▶ **SUPPLIED DATA**
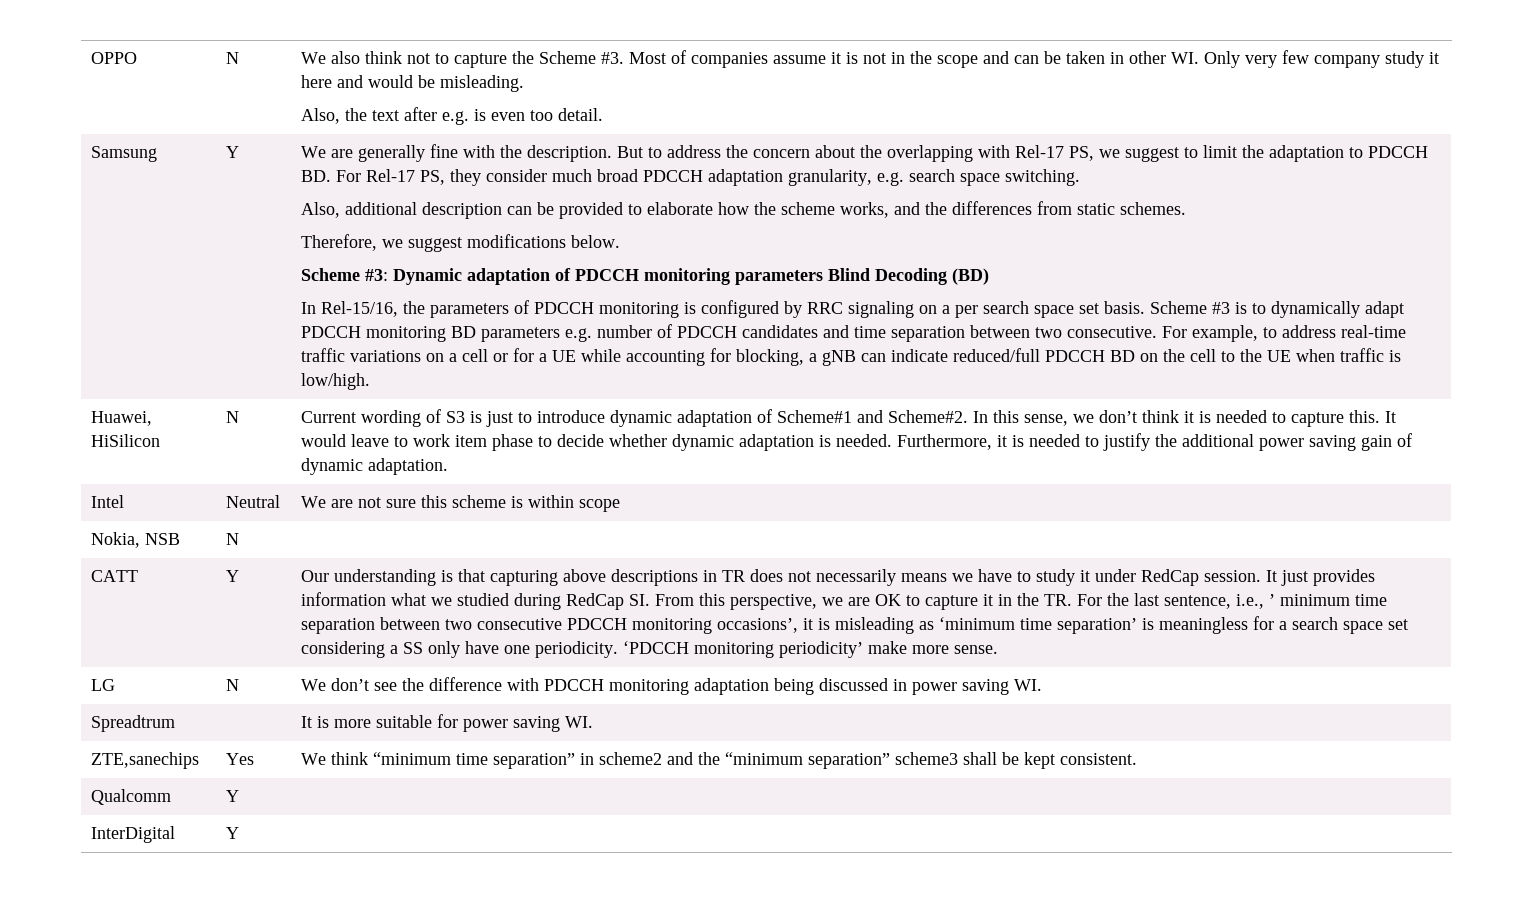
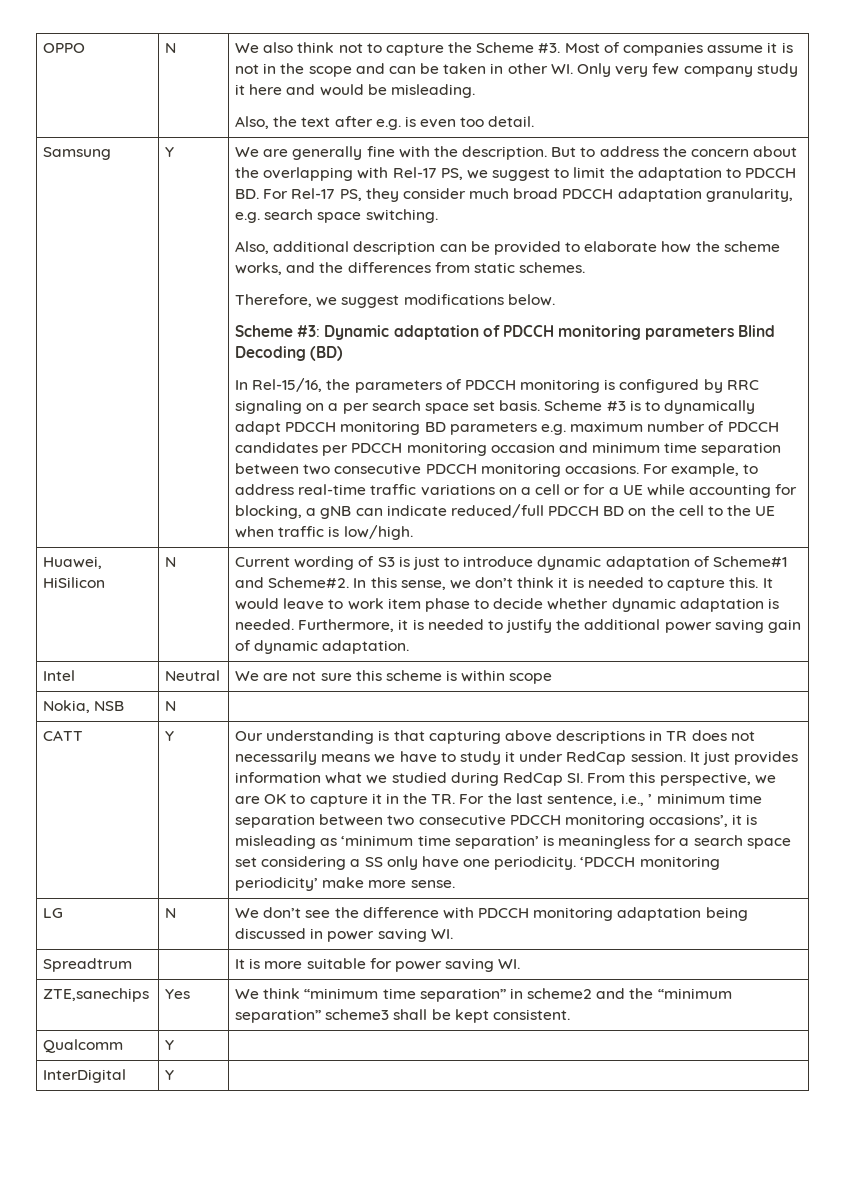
(593, 335) none -> [570,421,644,432] maximum
[823,325,1158,342] and time separation between two consecutive. -> [322,442,782,456] [234,463,639,477] per PDCCH monitoring occasion and minimum time separation between two consecutive PDCCH monitoring occasions.

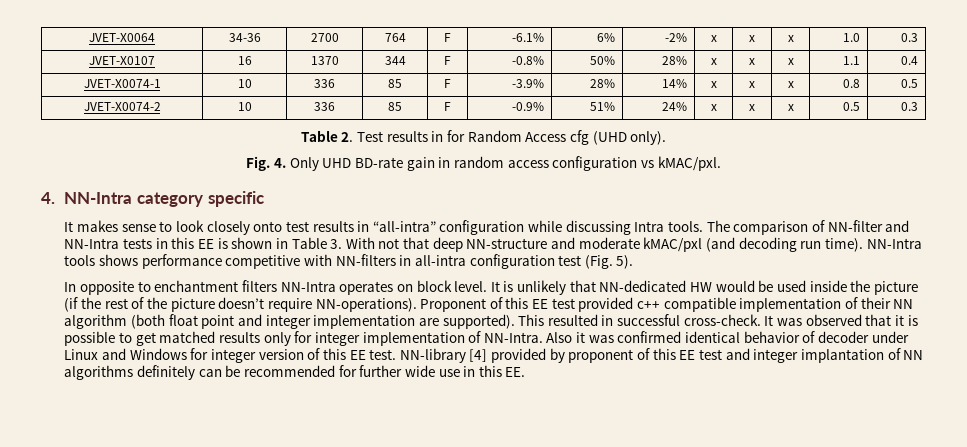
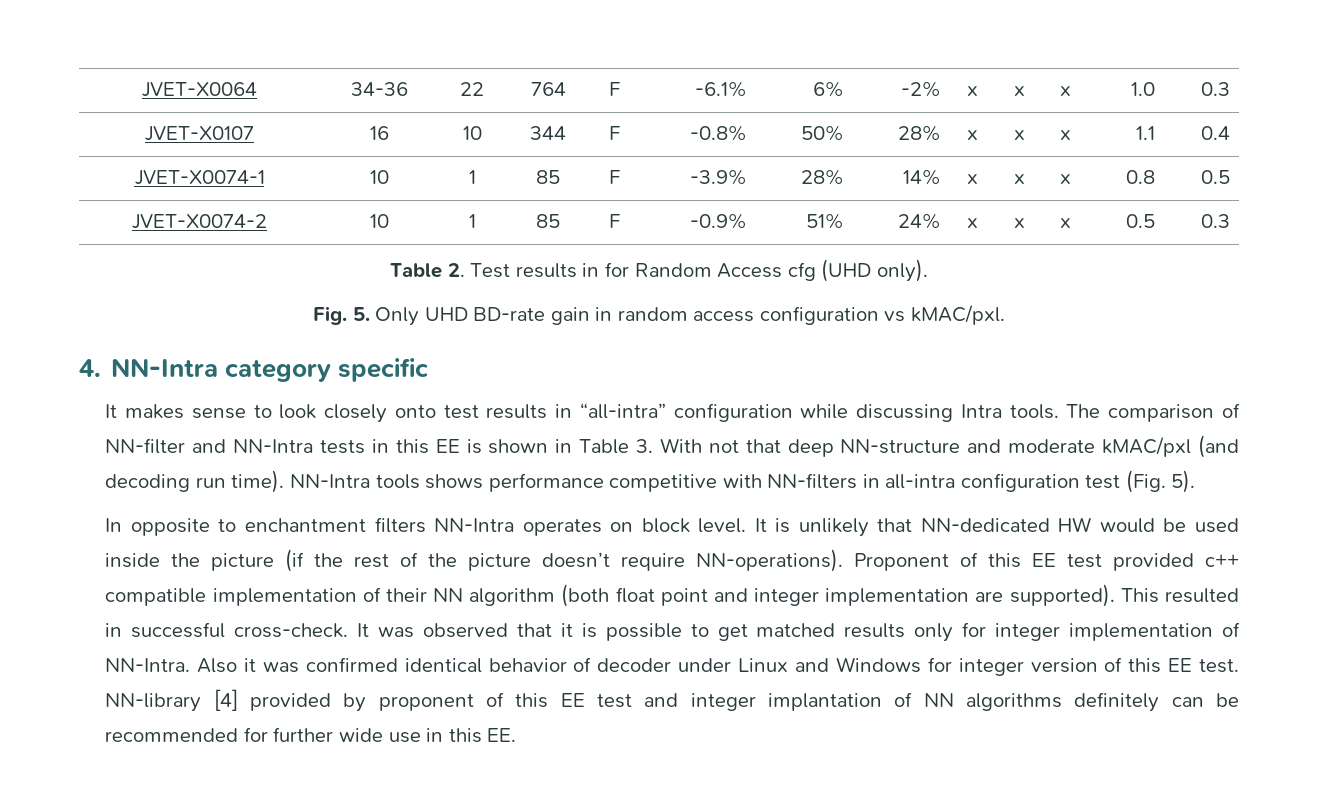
[310,33,339,42] 2700 -> [460,82,484,96] 22
[310,56,339,65] 1370 -> [462,126,482,140] 10
[314,79,335,88] 336 -> [468,170,476,184] 1
[314,102,335,111] 336 -> [468,214,476,228] 1
[274,158,287,168] 4. -> [352,307,370,321] 5.

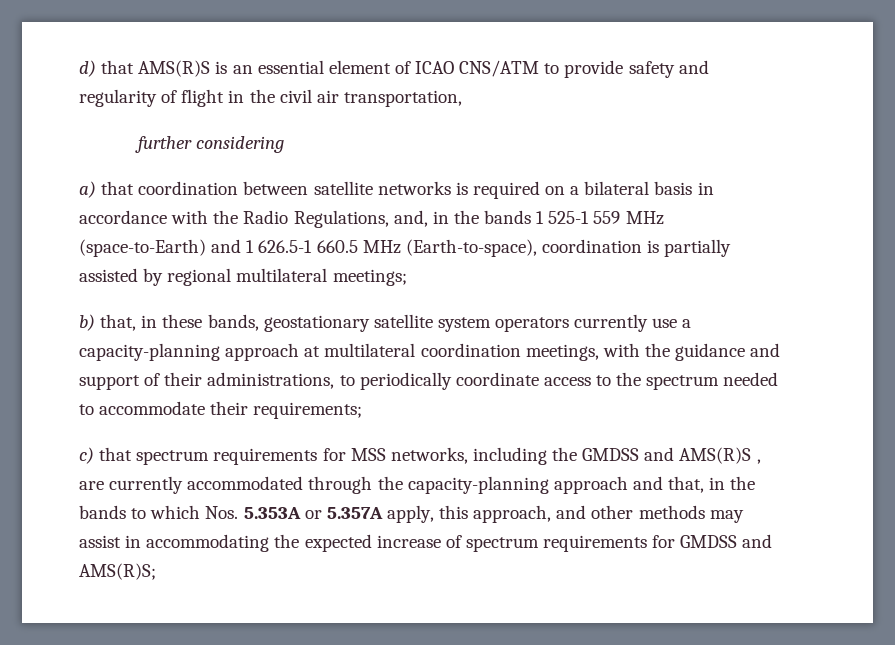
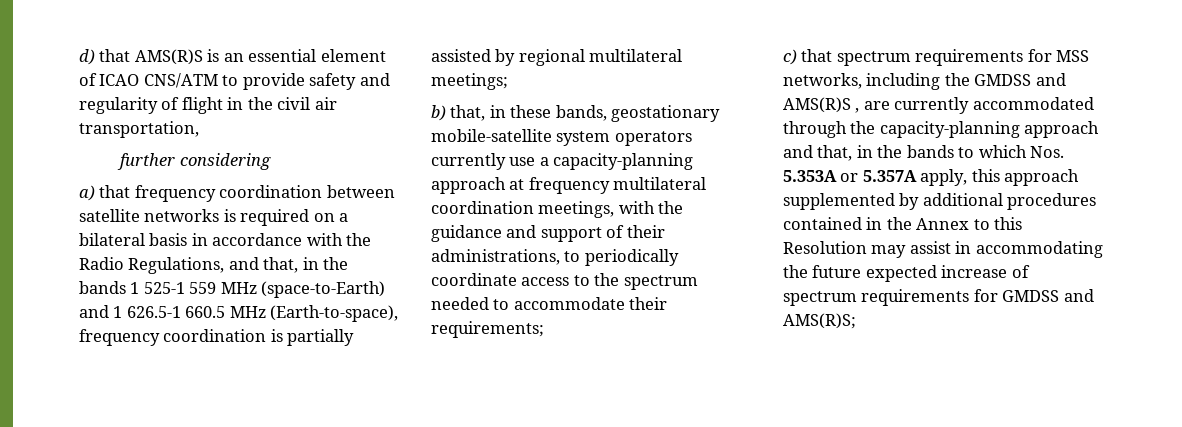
(135, 188) none -> [134,185,216,202] frequency
[393,210,428,227] and, -> [228,257,299,273] and that,
(537, 248) none -> [79,329,160,346] frequency
[373,314,433,328] satellite -> [431,129,552,142] mobile-satellite
(321, 351) none -> [528,177,610,194] frequency
[473,505,705,523] approach, and other methods -> [1004,169,1080,186] [783,193,1097,210] [783,217,1023,230] [783,241,867,254] approach supplemented by additional procedures contained in the Annex to this Resolution
(300, 541) none -> [812,265,862,278] future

▶ **WORK ITEM**
How many lines of the listing include the string "none"? Answer with the number alone.

▶ **TASK OUTPUT**
5